PCP quer que ciclo de respostas inadequadas às catástrofes não se repita

artur andrade

O PCP denunciou hoje, pela voz de Artur Andrade, o que considera serem respostas inadequadas, dadas ao longo dos anos, às sucessivas intempéries, calamidades e desastres que atingiram o Concelho do Funchal. Diz o PCP que, passado o período imediato, as respostas vão-se atrasando, os desalojados sucedem-se por períodos inaceitáveis, os problemas estruturais continuam e acumulam-se.

Por isso, para os comunistas, “é preciso impedir a todo o custo que, desta feita, após os incêndios que flagelaram o Funchal, com os danos e prejuízos já identificados, se repitam, de novo e mais uma vez, comportamentos deste tipo”.

À necessidade de realojamento das famílias afectadas e ao início dos processos da reconstrução das habitações, têm que corresponder respostas e intervenções imediatas; e quando se fala de imediatas, quer dizer que ontem já é tarde, salienta o partido.

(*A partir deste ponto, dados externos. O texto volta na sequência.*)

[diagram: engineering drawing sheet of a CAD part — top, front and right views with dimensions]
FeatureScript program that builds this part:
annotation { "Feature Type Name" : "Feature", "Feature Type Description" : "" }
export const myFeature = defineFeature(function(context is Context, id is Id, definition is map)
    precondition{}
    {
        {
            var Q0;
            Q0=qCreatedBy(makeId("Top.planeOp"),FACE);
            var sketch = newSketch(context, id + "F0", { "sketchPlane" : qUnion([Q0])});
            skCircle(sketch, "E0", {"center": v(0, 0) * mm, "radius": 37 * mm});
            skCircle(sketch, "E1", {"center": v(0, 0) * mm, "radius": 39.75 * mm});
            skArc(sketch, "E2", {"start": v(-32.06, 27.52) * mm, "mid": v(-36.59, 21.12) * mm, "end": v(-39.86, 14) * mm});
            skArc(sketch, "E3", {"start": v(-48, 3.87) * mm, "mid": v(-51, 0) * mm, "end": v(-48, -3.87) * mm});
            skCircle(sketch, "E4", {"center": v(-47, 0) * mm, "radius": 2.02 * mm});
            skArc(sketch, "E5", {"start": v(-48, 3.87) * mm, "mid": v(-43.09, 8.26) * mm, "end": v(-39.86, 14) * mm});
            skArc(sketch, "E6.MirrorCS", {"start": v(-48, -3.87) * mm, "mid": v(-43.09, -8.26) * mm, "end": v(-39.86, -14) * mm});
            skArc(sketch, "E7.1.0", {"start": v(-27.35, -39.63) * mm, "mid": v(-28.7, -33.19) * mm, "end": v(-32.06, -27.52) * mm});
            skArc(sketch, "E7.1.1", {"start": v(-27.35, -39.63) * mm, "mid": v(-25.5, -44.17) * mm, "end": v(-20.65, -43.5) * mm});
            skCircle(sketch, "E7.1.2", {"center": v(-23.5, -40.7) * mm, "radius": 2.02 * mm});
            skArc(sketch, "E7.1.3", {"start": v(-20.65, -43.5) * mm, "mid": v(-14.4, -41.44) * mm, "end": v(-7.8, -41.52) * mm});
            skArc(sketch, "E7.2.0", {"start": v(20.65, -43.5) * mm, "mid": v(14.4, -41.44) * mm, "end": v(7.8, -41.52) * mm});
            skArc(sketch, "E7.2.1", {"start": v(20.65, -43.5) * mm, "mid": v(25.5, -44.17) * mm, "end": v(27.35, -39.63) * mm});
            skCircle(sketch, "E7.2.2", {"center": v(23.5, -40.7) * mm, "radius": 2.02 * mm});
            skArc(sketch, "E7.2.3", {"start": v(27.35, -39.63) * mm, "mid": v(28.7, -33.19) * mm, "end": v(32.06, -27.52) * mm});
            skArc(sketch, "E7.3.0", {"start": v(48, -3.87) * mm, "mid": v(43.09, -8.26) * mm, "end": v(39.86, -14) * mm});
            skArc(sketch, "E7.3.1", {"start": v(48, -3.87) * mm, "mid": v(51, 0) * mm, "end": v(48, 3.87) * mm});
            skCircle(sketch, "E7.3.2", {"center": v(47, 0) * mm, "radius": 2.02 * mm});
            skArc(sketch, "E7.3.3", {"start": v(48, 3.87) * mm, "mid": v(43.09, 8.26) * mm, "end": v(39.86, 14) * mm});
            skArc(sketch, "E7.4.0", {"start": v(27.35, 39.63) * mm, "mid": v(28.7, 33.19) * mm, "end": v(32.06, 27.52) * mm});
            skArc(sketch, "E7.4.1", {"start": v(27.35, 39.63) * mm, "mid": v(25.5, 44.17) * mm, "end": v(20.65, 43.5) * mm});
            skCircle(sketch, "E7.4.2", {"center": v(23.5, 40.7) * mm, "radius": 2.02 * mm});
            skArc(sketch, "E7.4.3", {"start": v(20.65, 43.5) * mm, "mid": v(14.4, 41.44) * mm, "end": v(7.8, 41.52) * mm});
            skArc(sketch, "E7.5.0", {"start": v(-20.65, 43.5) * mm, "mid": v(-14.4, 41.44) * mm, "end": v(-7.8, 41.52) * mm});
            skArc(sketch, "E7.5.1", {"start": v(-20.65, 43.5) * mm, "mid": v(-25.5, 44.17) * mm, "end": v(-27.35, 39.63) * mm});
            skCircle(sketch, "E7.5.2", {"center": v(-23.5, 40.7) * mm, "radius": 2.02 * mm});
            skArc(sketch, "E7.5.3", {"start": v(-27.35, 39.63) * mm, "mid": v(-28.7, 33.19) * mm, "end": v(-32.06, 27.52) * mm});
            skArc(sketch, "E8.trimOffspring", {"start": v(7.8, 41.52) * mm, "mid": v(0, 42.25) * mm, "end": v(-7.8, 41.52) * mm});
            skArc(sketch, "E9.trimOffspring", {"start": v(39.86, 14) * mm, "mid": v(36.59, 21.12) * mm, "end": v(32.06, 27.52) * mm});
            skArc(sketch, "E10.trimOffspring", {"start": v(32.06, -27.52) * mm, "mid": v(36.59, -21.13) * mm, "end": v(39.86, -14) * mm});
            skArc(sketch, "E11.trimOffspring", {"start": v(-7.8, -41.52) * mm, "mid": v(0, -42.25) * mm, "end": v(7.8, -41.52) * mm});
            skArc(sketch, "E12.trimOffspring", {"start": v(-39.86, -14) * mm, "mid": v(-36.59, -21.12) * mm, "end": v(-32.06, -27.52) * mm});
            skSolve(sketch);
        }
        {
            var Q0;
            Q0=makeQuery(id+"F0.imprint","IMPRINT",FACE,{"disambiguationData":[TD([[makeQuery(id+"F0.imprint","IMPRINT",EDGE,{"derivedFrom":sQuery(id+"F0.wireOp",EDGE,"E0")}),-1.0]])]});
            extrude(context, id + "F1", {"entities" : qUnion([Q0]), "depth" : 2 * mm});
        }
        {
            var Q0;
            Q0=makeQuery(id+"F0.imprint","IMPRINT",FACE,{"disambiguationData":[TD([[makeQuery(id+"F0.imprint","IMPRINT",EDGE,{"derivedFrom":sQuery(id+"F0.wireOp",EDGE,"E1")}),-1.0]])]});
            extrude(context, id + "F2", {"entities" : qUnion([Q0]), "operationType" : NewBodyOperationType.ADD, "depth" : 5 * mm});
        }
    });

“Neste sentido, e porque a Câmara Municipal do Funchal tem um papel relevante na resolução destas situações, iremos propor que seja apresentado um programa com as medidas necessárias, devidamente calendarizadas, de forma a que o seu andamento possa ser objecto de avaliação na reunião semanal da edilidade”, disse Artur Andrade.

Outra questão que  não pode esperar é a identificação de zonas de risco acrescido, resultantes dos incêndios, de forma a que sejam já tomadas medidas preventivas antes das chuvas de Outono e Inverno que se aproximam. “A possibilidade de derrocadas e deslizamento de terras aumentou e é necessário avaliar o risco e a resposta adequada. Não vamos esperar por novos desastres”, recomendam.

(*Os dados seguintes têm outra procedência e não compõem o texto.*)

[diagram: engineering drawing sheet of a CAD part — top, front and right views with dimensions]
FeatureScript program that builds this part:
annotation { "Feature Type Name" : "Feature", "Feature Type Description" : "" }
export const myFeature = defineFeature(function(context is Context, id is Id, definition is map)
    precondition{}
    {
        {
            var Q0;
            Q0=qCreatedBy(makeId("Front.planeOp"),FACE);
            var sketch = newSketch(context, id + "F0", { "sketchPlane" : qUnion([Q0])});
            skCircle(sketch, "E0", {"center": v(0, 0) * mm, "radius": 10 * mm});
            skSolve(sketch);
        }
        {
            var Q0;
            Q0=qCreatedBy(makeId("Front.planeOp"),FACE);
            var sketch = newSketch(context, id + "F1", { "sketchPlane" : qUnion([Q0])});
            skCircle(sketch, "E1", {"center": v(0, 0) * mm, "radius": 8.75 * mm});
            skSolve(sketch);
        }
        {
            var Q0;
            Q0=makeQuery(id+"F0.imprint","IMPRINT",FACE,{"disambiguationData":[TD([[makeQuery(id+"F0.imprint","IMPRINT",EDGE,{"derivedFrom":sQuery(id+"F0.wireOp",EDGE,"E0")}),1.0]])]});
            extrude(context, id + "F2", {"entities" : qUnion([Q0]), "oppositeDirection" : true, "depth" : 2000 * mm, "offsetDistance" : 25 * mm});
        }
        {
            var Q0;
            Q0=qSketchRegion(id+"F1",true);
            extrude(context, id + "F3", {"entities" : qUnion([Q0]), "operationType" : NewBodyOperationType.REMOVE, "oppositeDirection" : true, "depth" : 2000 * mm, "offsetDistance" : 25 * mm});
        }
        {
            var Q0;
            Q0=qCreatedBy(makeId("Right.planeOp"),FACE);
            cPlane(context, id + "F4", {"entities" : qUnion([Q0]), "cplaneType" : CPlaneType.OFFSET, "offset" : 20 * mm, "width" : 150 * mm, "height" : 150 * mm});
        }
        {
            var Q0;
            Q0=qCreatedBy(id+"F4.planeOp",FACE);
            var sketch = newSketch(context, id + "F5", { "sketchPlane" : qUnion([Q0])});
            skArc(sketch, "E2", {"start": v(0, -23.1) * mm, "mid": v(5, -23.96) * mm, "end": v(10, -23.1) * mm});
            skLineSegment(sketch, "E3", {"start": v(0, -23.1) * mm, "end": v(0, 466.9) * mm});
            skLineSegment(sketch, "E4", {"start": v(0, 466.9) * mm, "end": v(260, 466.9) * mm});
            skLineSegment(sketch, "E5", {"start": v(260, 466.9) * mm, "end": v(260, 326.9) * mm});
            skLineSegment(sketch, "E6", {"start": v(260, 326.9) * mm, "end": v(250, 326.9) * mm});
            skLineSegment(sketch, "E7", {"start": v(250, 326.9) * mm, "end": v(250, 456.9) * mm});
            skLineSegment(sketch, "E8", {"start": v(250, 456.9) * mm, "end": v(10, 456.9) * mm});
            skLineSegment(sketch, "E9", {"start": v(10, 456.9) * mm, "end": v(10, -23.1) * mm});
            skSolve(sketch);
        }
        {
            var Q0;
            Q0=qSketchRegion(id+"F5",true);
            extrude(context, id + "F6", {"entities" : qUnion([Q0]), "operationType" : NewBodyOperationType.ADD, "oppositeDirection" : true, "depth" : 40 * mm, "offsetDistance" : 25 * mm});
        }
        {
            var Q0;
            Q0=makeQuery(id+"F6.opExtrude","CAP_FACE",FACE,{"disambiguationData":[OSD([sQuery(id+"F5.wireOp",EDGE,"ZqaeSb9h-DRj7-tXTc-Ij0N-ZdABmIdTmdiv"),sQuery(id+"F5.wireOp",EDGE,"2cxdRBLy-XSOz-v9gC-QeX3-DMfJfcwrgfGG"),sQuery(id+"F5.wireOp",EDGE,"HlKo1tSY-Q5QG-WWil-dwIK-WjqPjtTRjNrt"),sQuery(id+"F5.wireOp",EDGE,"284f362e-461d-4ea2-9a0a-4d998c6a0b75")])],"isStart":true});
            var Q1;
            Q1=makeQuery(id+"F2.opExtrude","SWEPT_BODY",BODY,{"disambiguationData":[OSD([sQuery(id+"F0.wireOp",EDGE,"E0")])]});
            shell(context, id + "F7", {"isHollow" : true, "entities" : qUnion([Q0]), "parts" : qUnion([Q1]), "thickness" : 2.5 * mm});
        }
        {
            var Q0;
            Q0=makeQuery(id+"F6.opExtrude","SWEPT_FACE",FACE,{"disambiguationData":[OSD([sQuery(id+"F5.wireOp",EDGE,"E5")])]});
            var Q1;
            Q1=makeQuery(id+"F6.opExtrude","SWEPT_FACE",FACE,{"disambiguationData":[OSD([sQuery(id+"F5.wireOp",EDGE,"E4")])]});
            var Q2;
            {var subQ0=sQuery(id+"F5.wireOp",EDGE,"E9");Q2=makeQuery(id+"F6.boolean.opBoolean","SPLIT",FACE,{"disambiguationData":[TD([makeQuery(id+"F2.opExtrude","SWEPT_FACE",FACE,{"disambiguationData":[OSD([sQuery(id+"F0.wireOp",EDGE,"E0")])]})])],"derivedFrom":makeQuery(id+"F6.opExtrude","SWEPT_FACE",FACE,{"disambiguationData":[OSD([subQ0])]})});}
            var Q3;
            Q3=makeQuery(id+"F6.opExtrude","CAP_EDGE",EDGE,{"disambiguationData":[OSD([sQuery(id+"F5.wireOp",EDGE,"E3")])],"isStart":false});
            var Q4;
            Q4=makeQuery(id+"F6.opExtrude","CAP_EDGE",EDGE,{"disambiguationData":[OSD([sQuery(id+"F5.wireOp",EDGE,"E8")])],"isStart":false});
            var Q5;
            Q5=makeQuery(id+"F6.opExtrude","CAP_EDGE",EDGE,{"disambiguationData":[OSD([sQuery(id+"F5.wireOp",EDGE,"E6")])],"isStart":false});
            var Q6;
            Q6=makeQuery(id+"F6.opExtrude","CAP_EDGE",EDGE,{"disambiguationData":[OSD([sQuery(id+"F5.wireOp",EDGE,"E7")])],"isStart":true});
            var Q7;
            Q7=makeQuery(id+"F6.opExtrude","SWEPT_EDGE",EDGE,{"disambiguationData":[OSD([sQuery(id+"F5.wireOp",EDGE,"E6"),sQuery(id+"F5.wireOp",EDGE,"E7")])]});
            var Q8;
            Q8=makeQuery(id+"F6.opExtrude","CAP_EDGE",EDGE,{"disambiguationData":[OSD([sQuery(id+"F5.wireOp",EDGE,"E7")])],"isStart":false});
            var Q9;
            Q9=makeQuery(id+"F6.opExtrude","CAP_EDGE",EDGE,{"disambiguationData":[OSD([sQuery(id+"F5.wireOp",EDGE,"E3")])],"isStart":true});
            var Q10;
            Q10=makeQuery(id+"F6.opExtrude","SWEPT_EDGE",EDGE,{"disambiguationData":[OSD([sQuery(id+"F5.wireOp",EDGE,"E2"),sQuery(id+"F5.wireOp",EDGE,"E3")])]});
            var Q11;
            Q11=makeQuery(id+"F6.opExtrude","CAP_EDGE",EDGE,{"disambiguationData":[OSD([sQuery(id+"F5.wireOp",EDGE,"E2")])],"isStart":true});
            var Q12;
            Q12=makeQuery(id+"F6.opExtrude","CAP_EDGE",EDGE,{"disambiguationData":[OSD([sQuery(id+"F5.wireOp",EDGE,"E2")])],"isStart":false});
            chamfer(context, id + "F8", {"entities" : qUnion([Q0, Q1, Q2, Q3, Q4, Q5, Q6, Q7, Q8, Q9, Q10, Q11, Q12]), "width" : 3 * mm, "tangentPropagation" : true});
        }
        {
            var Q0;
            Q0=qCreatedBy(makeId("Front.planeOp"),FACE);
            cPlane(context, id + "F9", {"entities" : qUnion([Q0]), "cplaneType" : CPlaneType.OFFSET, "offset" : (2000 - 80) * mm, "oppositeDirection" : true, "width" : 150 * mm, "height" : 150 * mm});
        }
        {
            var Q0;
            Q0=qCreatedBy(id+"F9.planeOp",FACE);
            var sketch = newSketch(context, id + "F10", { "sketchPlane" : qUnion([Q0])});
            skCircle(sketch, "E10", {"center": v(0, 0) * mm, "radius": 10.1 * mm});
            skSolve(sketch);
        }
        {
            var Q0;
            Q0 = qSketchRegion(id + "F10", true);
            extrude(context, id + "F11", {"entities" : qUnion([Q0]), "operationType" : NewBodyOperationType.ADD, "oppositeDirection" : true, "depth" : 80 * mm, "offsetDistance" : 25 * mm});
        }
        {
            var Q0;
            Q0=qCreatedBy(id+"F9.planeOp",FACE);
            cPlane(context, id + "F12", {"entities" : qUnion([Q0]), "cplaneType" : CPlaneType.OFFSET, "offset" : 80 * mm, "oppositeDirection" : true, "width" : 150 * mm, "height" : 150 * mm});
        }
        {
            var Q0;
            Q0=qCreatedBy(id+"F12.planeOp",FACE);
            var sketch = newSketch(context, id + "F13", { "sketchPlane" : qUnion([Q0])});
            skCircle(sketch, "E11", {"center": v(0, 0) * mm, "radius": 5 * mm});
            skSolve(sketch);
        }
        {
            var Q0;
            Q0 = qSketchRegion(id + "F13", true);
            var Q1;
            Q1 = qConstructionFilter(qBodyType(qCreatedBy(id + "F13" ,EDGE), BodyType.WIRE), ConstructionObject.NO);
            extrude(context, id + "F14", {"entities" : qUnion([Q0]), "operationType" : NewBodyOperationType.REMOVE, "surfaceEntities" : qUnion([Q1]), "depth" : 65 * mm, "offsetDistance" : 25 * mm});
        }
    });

Também para o PCP, a problemática dos corpos de bombeiros e da existência de meios operacionais adequados não pode esperar. Impõe-se que, no Funchal, seja rapidamente reforçado o corpo de bombeiros municipais (cuja importância e valor ficou bem evidenciada pelos recentes acontecimentos que marcaram este Concelho e as suas populações) e a sua efectiva passagem a sapadores. Tal só depende da vontade política e legislativa da Assembleia da República, da Assembleia Legislativa regional e da Câmara Municipal, salientam os comunistas.

Quanto às questões mais estruturais, como o reordenamento florestal, a requalificação das Zonas Altas, Super Altas e de génese ilegal e a reabilitação urbana, é imperioso, desde já, a aceleração do processo de aprovação do novo Plano Director Municipal do Concelho do Funchal, realçam.

“O projecto de revisão do PDM já foi entregue à respectiva Comissão de Acompanhamento; o próximo passo será a sua colocação à discussão pública. É preciso que estas fases avancem com a urgência a que a situação obriga, para que o Funchal disponha, o quanto antes, do novo instrumento para a construção da urbe que incorpore as respostas e as medidas que necessita, face aos desafios que se lhe colocam, não apenas no presente, mas igualmente no futuro próximo”, concluiu Artur Andrade.